> _What to produce_
Your task is to copy each line of the records that includes the string "center".

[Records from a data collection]
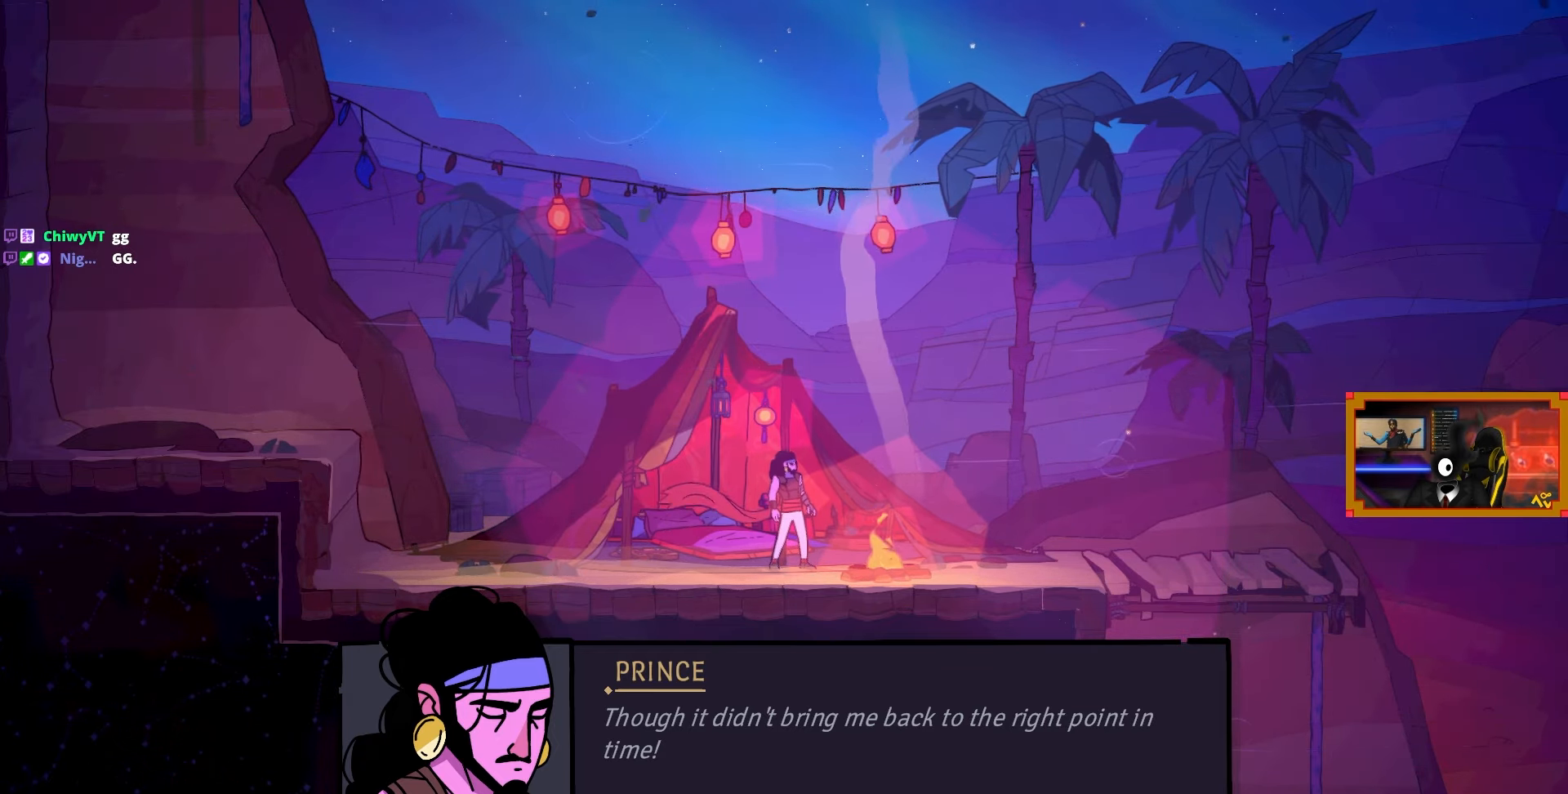
Gameplay with a controller (PlayStation layout); each line is a JSON object with the inputs held at the frame after it. "events" lists button and stick changes between this image and that frame as [ms after this image, input, new state], when the widget could be followed in between.
{"buttons": [], "left_stick": "center", "right_stick": "center", "events": [[400, "CROSS", "down"], [467, "CROSS", "up"]]}
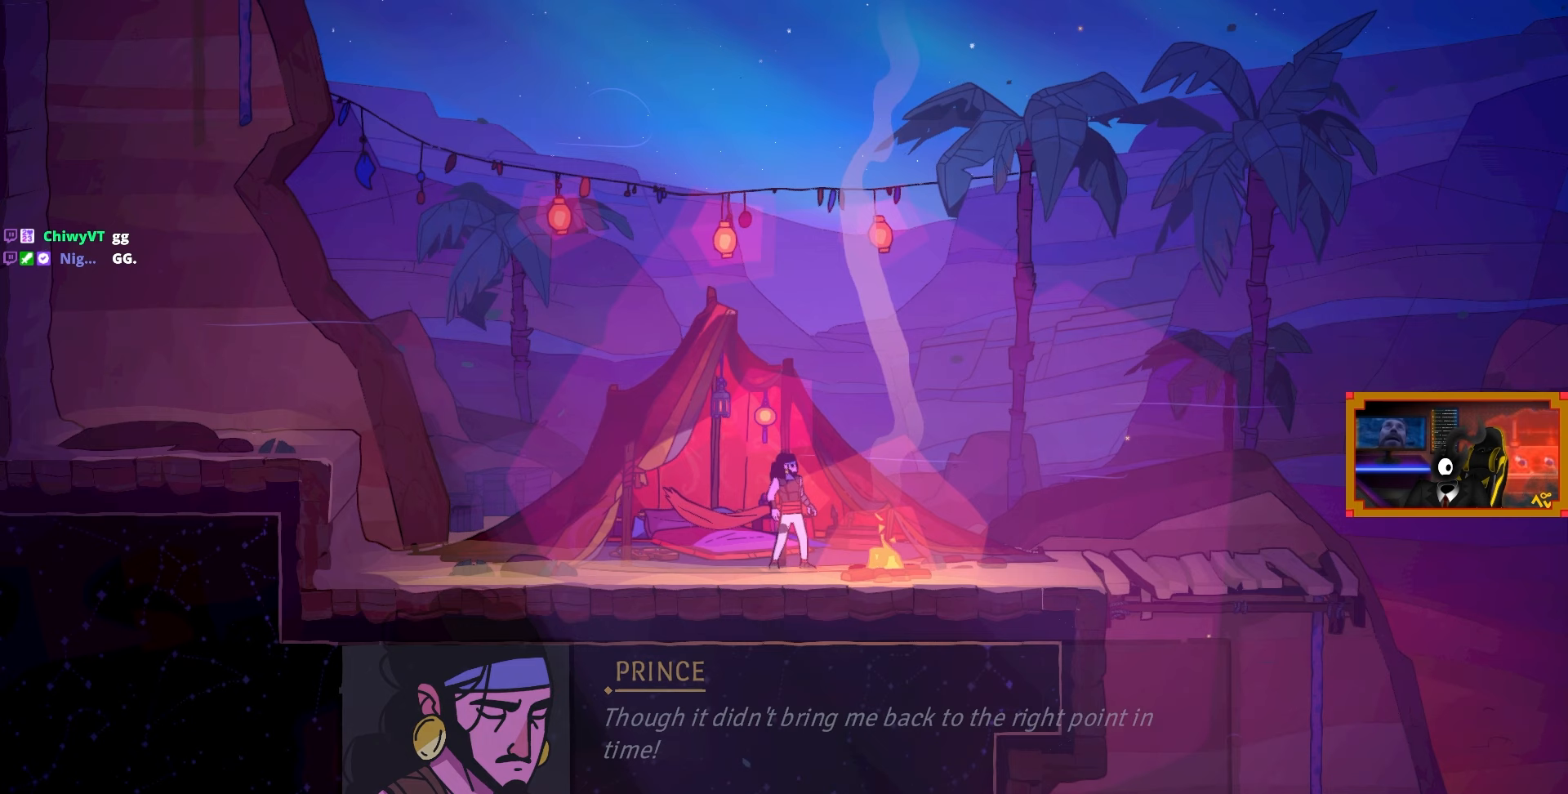
{"buttons": [], "left_stick": "center", "right_stick": "center", "events": []}
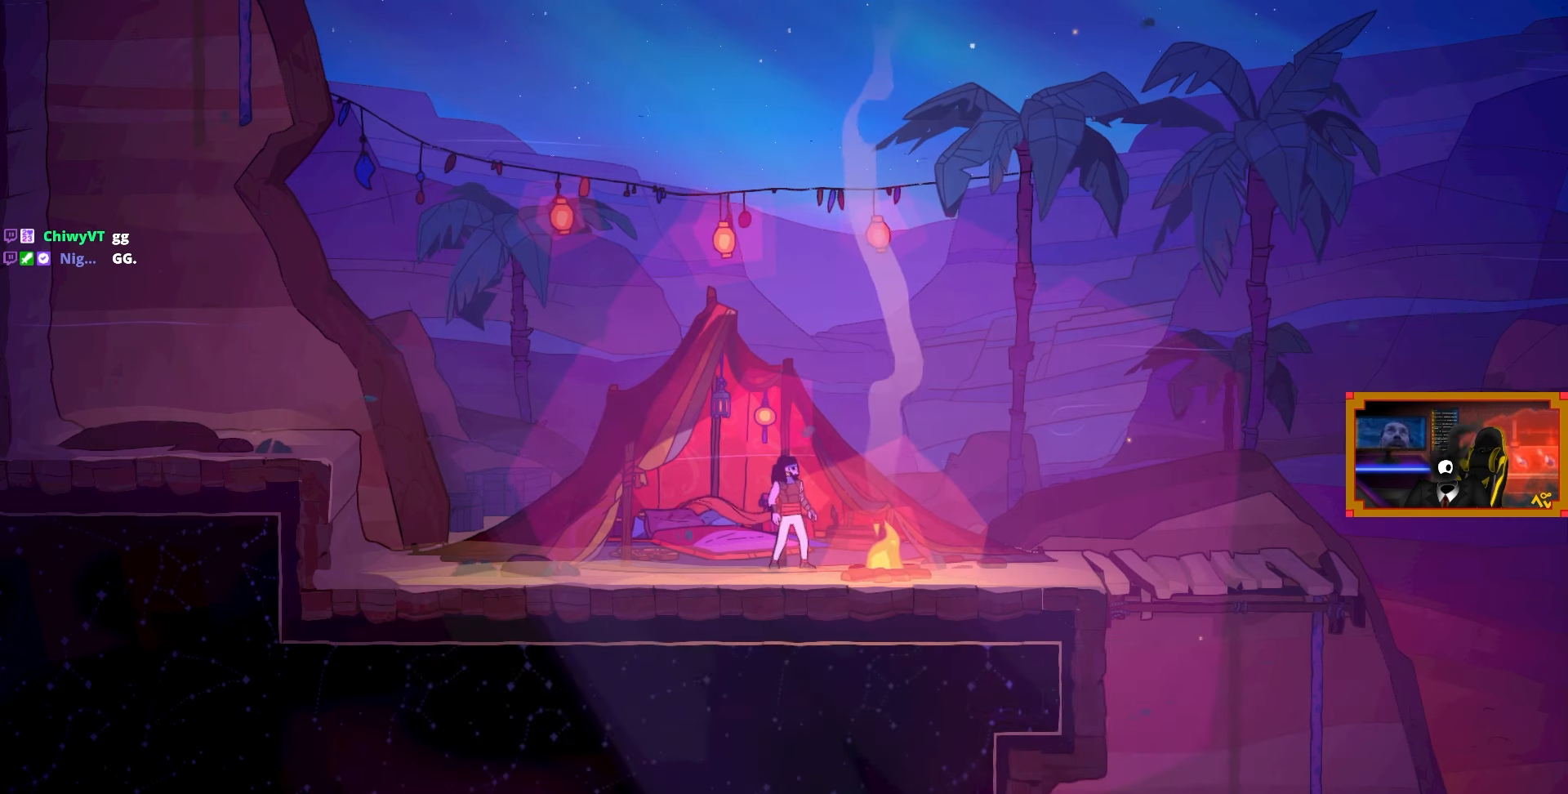
{"buttons": ["DPAD_LEFT"], "left_stick": "center", "right_stick": "center", "events": [[200, "DPAD_LEFT", "down"]]}
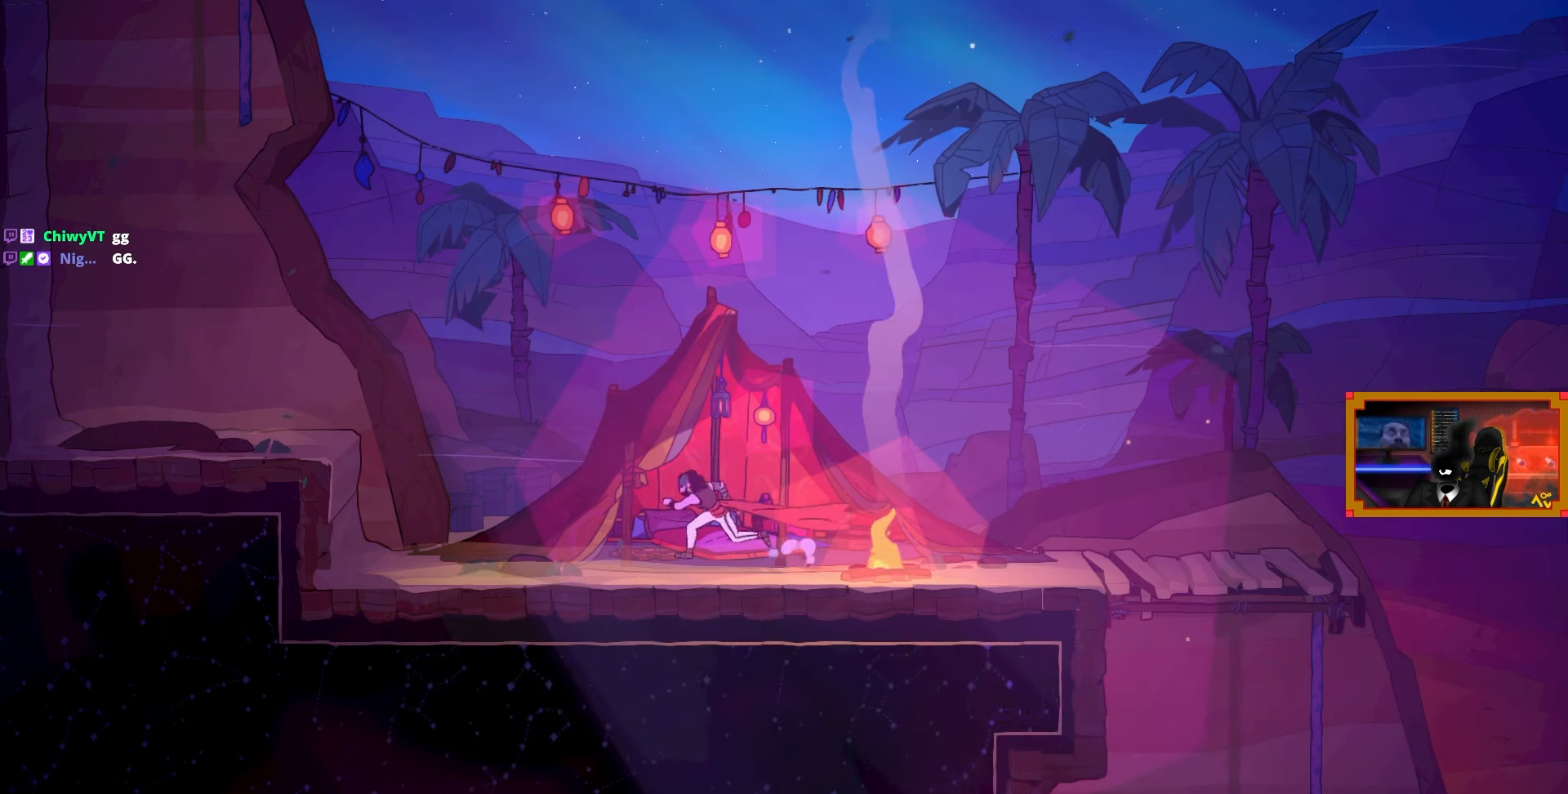
{"buttons": [], "left_stick": "center", "right_stick": "center", "events": [[317, "DPAD_LEFT", "up"], [417, "L1", "down"], [483, "L1", "up"]]}
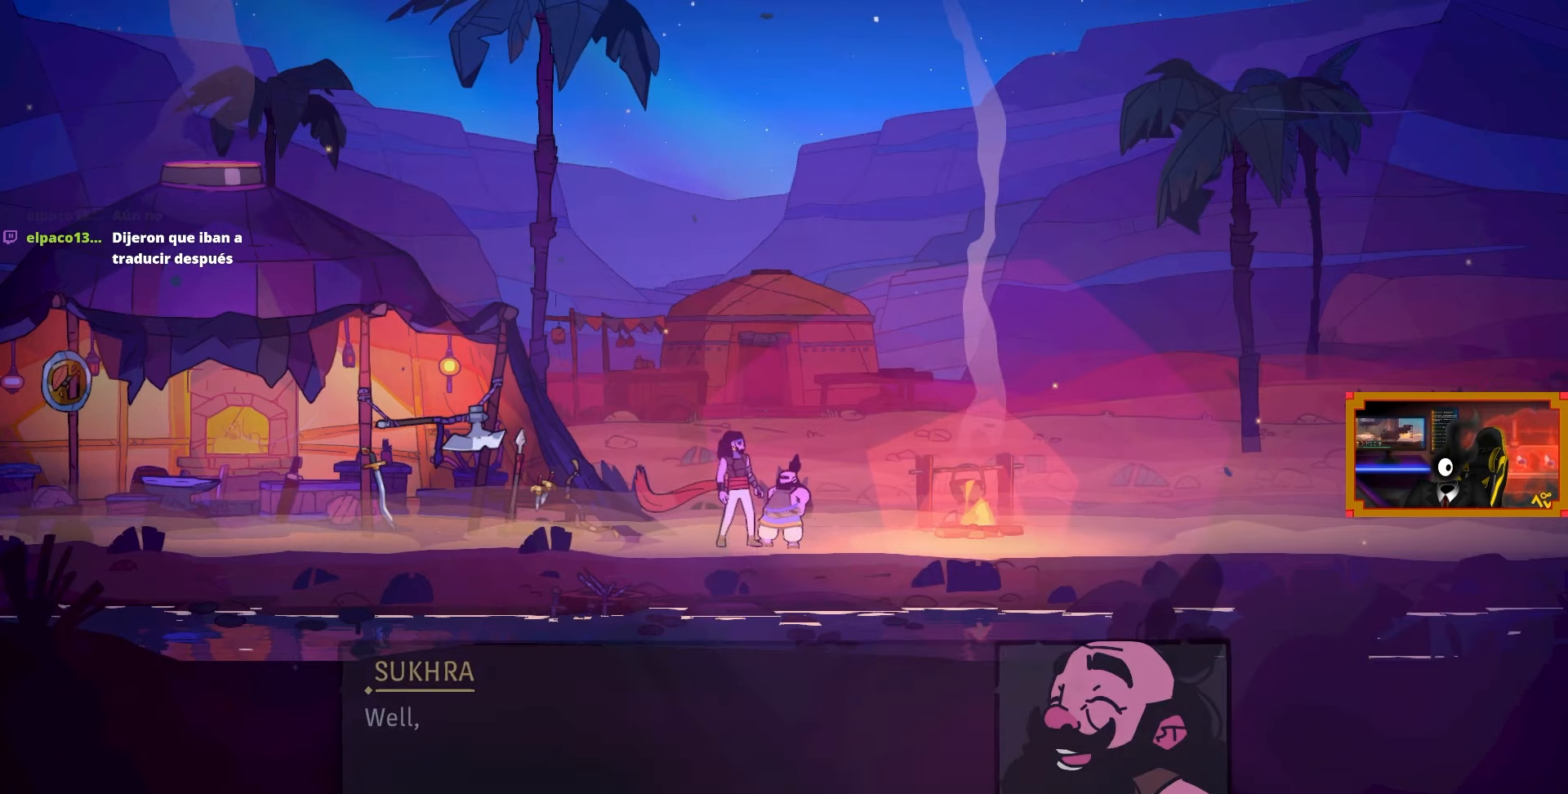
{"buttons": [], "left_stick": "center", "right_stick": "center", "events": []}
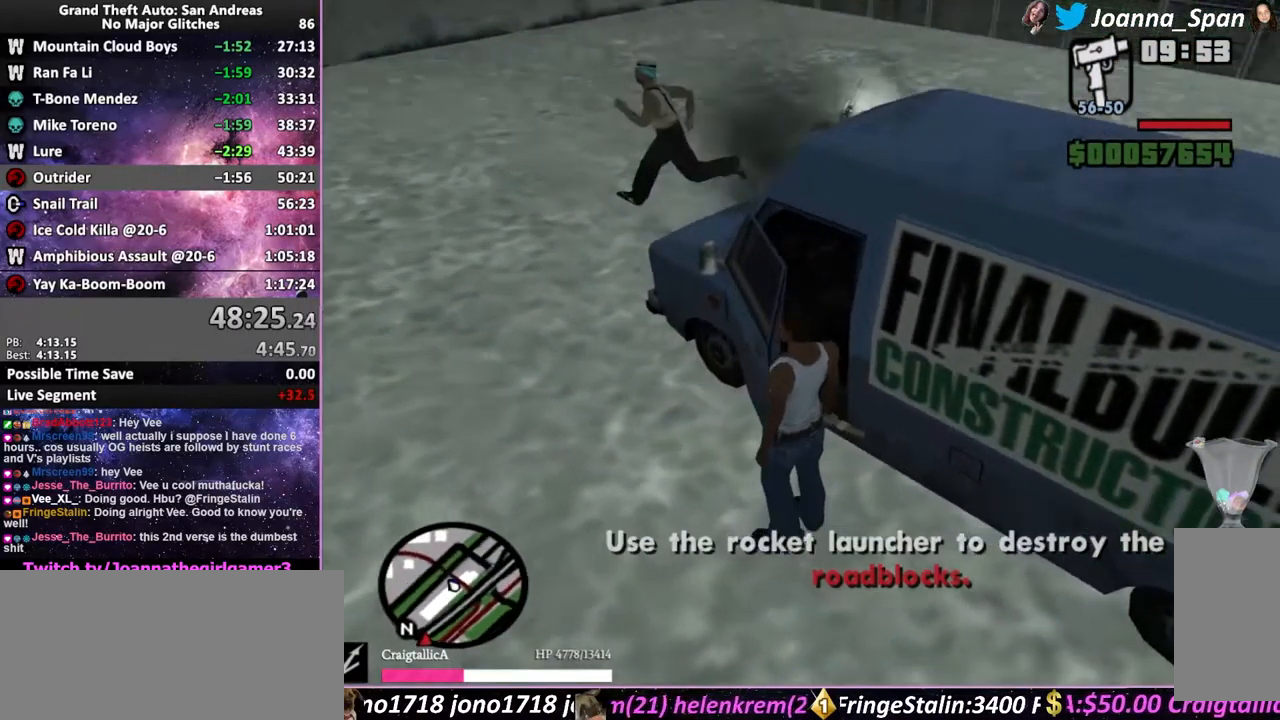
Gameplay with keyboard and mouse; each line is a JSON object with the keys and mouse buttons held at the frame after it. "events" lists presses ("down") and releases ("up") of ".", "/", "0", "1", "2", "3", "4", "5", "6", "7", "8", "9", "a", "alt_l", "alt_r", "b", "backslash", "backspace", "c", "caps_lock", "comma", "ctrl_l", "ctrl_r", "d", "down", "e", "equals", "escape", "f", "f1", "f10", "f11", "f12", "f2", "f3", "f4", "f5", "f6", "f7", "f8", "f9", "g", "h", "i", "j", "k", "l", "lbracket", "left", "m", "minus", "n", "o", "p", "q", "quote", "r", "rbracket", "return", "right", "s", "semicolon", "shift_l", "shift_r", "space", "super", "t", "tab", "tilde", "u", "up", "v", "w", "x", "y", "z", "mouse_left", "mouse_wheel", "mouse_right", "mouse_mb4" and "mouse_mb5" between this image and that frame as [ms after this image, input, new state], when the widget could be followed in between. "mouse_left", "mouse_wheel", "mouse_right", "mouse_mb4", "mouse_mb5" = the "left", "wheel", "right", "mb4", "mb5" buttons of the "mouse" list. No other keys are recorded. "wheel" means that the mouse wheel is clicked or scrolled. Not read: mouse_move.
{"keys": [], "mouse": [], "events": []}
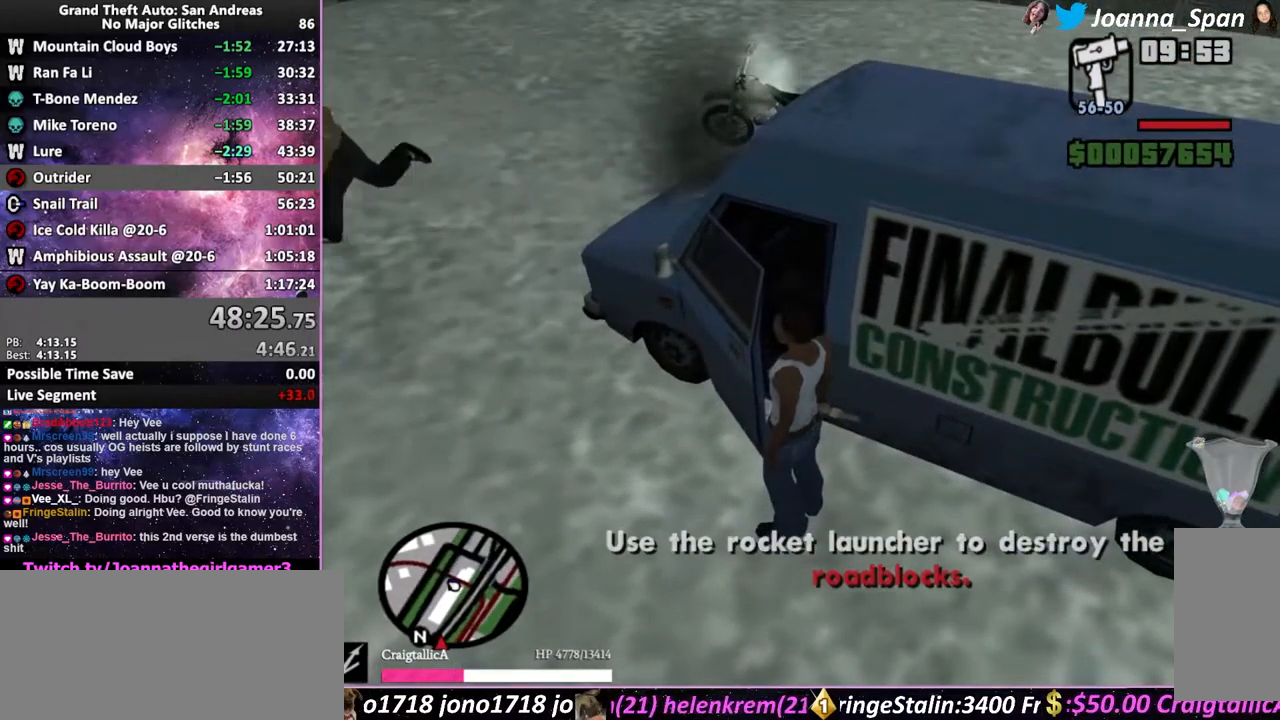
{"keys": [], "mouse": [], "events": [[283, "f", "down"], [367, "f", "up"]]}
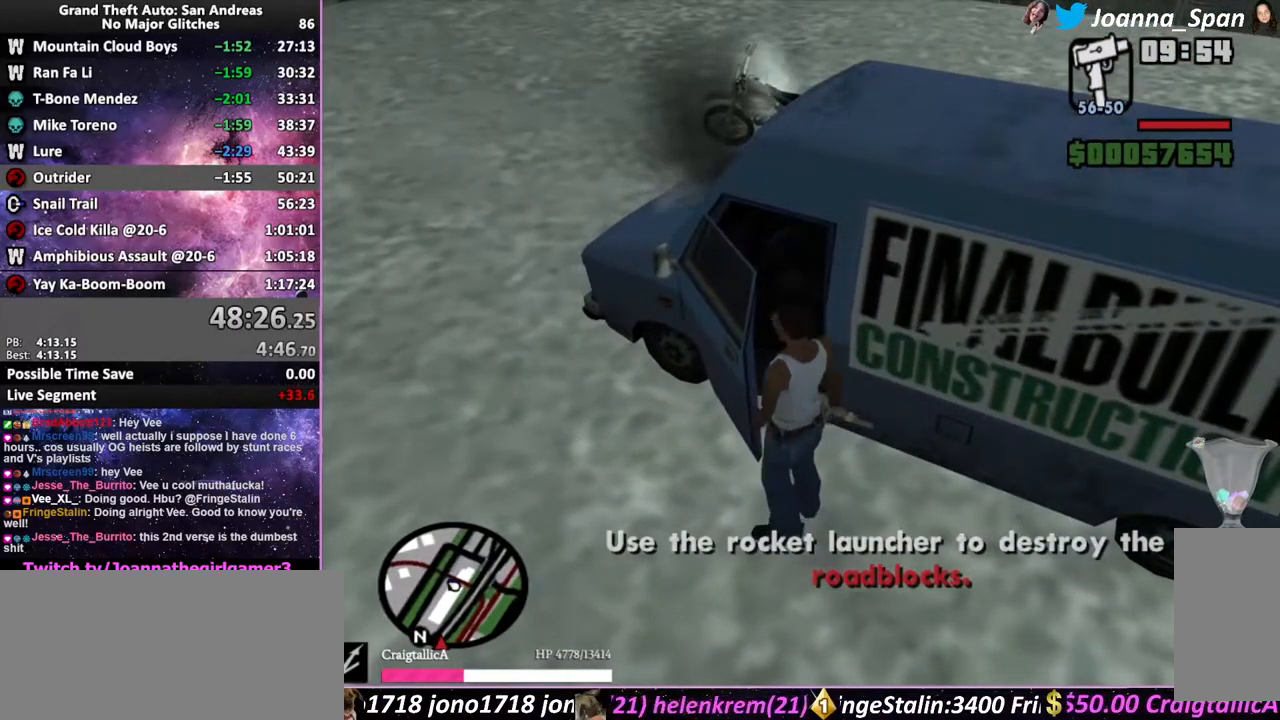
{"keys": [], "mouse": [], "events": []}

> _Task answer_
{"buttons": [], "left_stick": "center", "right_stick": "center", "events": [[400, "CROSS", "down"], [467, "CROSS", "up"]]}
{"buttons": [], "left_stick": "center", "right_stick": "center", "events": []}
{"buttons": ["DPAD_LEFT"], "left_stick": "center", "right_stick": "center", "events": [[200, "DPAD_LEFT", "down"]]}
{"buttons": [], "left_stick": "center", "right_stick": "center", "events": [[317, "DPAD_LEFT", "up"], [417, "L1", "down"], [483, "L1", "up"]]}
{"buttons": [], "left_stick": "center", "right_stick": "center", "events": []}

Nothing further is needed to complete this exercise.